Rather deploy the same EAR to every server but configure each server with a different URL resource. iow, add a JNDI URL resource to all the servers you deploy to that point to the config file for that resource. If you have read only SVN access to your repo then create the config files on the svn repo, or any repo you can access via a URL. The cool thing here is that all your configuration is centralized and thus managing them is easy.
What I've done (by customizing with spring) is make sure that JNDI URL resource optional. So, if it's there, the app will use it, if not, it won't. The app starts up whether it's there or not. That way, even when running with no JNDI resource available, the app still works (development environment for example).
You deploy an EAR? Then put the properties needed in JNDI.
I can't say if this is the best way, however, what we do is include a client and server jar which houses the properties accordingly. We then include those jars in the EAR file. So during our build process we include the appropriate (QA, TEST, PROD) jars for the environment in which we are deploying to.
The downside is we have to manage three sets of environment jars and the build team has to be careful not to deploy the incorrect one. In fact, it has happened once that we had a PROD jar deployed to our QA environment and QA data was getting put into production....yes that sucked and was a major mess to clean up.
I will be watching this discussion because I often wonder how we can make this process better/safer. Great Post +1
In a previous J2EE project, we've been doing exactly that. The build process (an ant script) put together the right config files, added them to a certain jar which was then put into the EAR file for production environments, test, training, QA, etc.
The file name of the EAR file contained the name of the target environment, so it was basically impossible to deploy a file to the wrong environment.

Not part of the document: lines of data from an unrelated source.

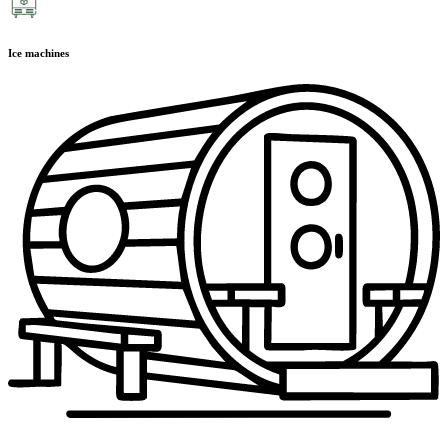
Ice machines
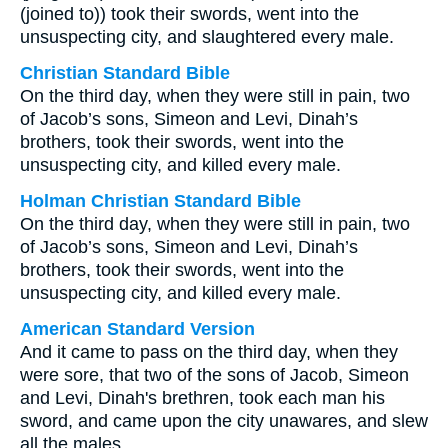
(joined to)) took their swords, went into the
unsuspecting city, and slaughtered every male.
Christian Standard Bible
On the third day, when they were still in pain, two
of Jacob’s sons, Simeon and Levi, Dinah’s
brothers, took their swords, went into the
unsuspecting city, and killed every male.
Holman Christian Standard Bible
On the third day, when they were still in pain, two
of Jacob’s sons, Simeon and Levi, Dinah’s
brothers, took their swords, went into the
unsuspecting city, and killed every male.
American Standard Version
And it came to pass on the third day, when they
were sore, that two of the sons of Jacob, Simeon
and Levi, Dinah's brethren, took each man his
sword, and came upon the city unawares, and slew
all the males.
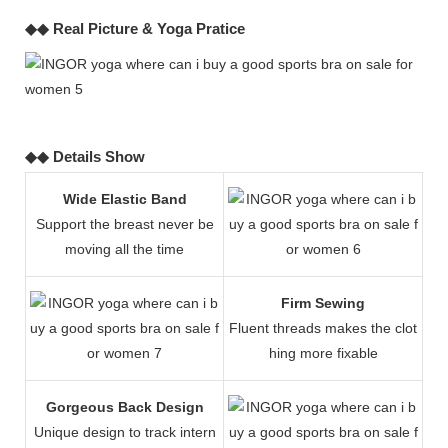
◆◆ Real Picture & Yoga Pratice
◆◆ Details Show
Wide Elastic Band
Support the breast never be
moving all the time
Firm Sewing
Fluent threads makes the clot
hing more fixable
Gorgeous Back Design
Unique design to track intern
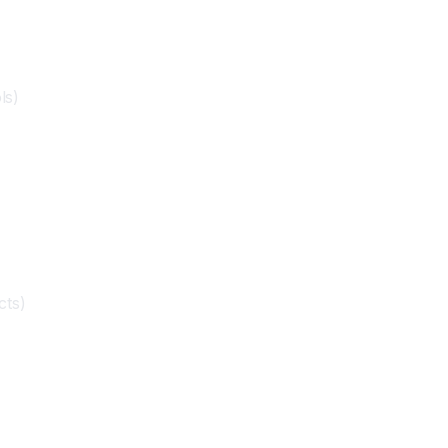
ls)
cts)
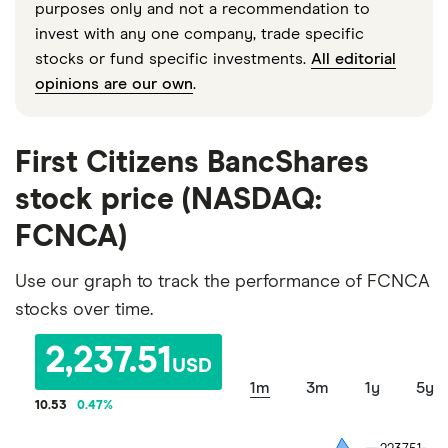
purposes only and not a recommendation to
invest with any one company, trade specific
stocks or fund specific investments.
All editorial
opinions are our own
.
First Citizens BancShares
stock price (NASDAQ:
FCNCA)
Use our graph to track the performance of FCNCA
stocks over time.
2,237.51
USD
1m
3m
1y
5y
10.53
0.47
%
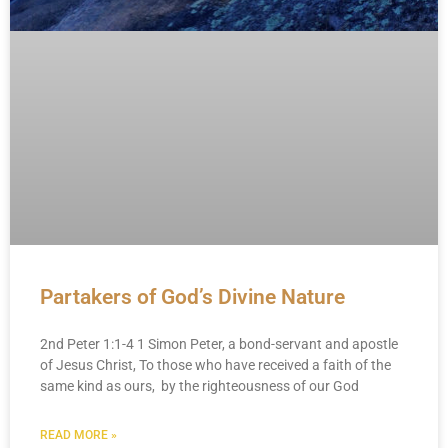
Partakers of God’s Divine Nature
2nd Peter 1:1-4 1 Simon Peter, a bond-servant and apostle
of Jesus Christ, To those who have received a faith of the
same kind as ours, by the righteousness of our God
READ MORE »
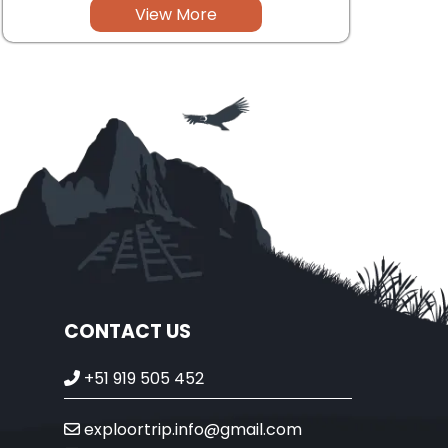
View More
CONTACT US
+51 919 505 452
exploortrip.info@gmail.com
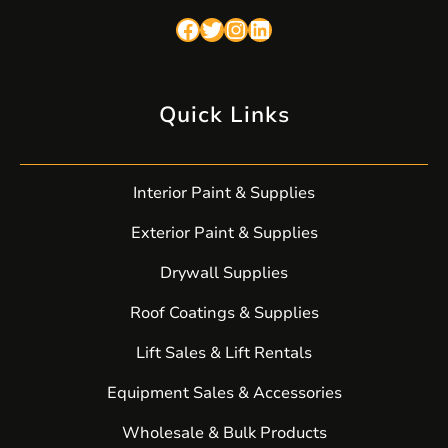
Facebook
Twitter
Instagram
LinkedIn
Quick Links
Interior Paint & Supplies
Exterior Paint & Supplies
Drywall Supplies
Roof Coatings & Supplies
Lift Sales & Lift Rentals
Equipment Sales & Accessories
Wholesale & Bulk Products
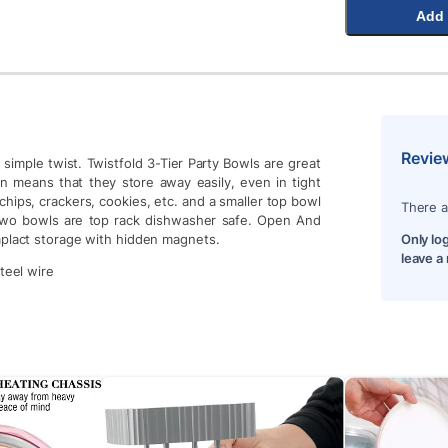
Add 
Revie
simple twist. Twistfold 3-Tier Party Bowls are great
gn means that they store away easily, even in tight
 chips, crackers, cookies, etc. and a smaller top bowl
There a
ll two bowls are top rack dishwasher safe. Open And
mplact storage with hidden magnets.
Only lo
leave a
teel wire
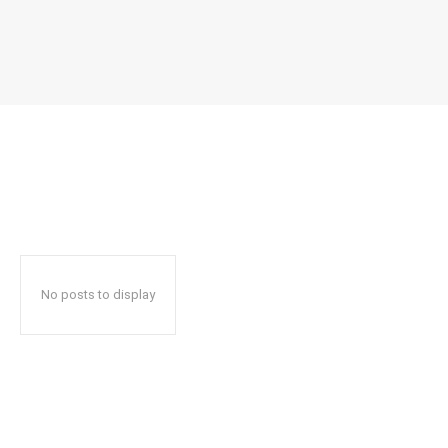
No posts to display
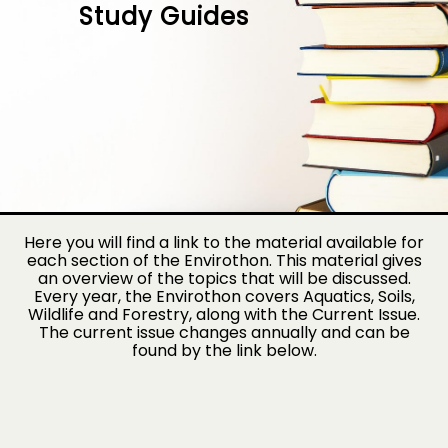
Study Guides
Here you will find a link to the material available for
each section of the Envirothon. This material gives
an overview of the topics that will be discussed.
Every year, the Envirothon covers Aquatics, Soils,
Wildlife and Forestry, along with the Current Issue.
The current issue changes annually and can be
found by the link below.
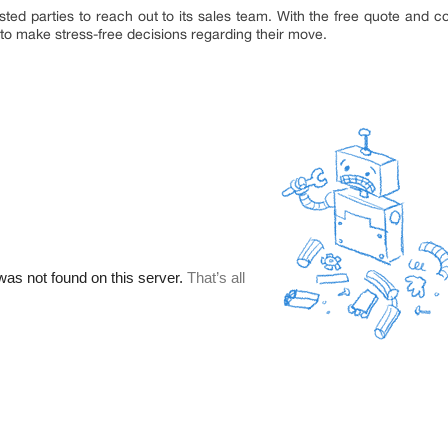
d parties to reach out to its sales team. With the free quote and co
 to make stress-free decisions regarding their move.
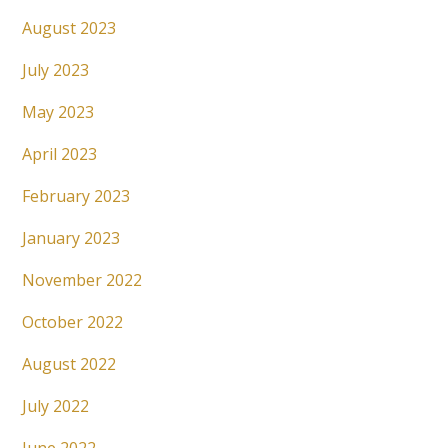
August 2023
July 2023
May 2023
April 2023
February 2023
January 2023
November 2022
October 2022
August 2022
July 2022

If we built for target 156p2 (factory 156, production env. 2), this would be part of the file name of the EAR file and ant would include config_156p2.xml. If the target was incorrect, the EAR file's name would be wrong and as a last failsafe the guy who deployed it would notice.
The build file had to contain this: one ant target to start the build for each environment which would set a property that told ant which config file to include.
The only difference between the EAR files would then be the config files. Everything else was identical. There is a possibility, of course, that someone might have written a wrong value to a config file for a certain environment. However, in practice this never happened in several years, even with some pretty junior developers and about fifteen target environments (different test, QA, training and production servers in different countries).
We have 3 folders for this purpose in our projects, each one contains configuration files (filenames are the same between the folders):
personal: contains paths to test db, server, etc
test: contains paths to the servers shared with my colleagues
production: contains... well you guessed
When I build my project I add the suited profile to Intellij Idea project build, in the desidered module, this basically means that i am adding a different folder to the project structure, but because filenames are the same what changes are only profile properties.
Very old post still responding in case someone checks it. In each application server you can set System properties e.g
Wildfly Management Console --> Configuration --> System Properties
There I add a variable SERVER_ENVIRONMENT with value as DEV/UAT/PROD.
In my java code I use:
System.getProperty ("SERVER_ENVIRONMENT")
which gives me value from the server.
Like #Alberto-Zaccagni said you can have separate folders with properties files that exist only in respective environment. Your code checks for existence of folder starting with PROD then UAT then DEV and when it finds a path exists it uses the properties files there.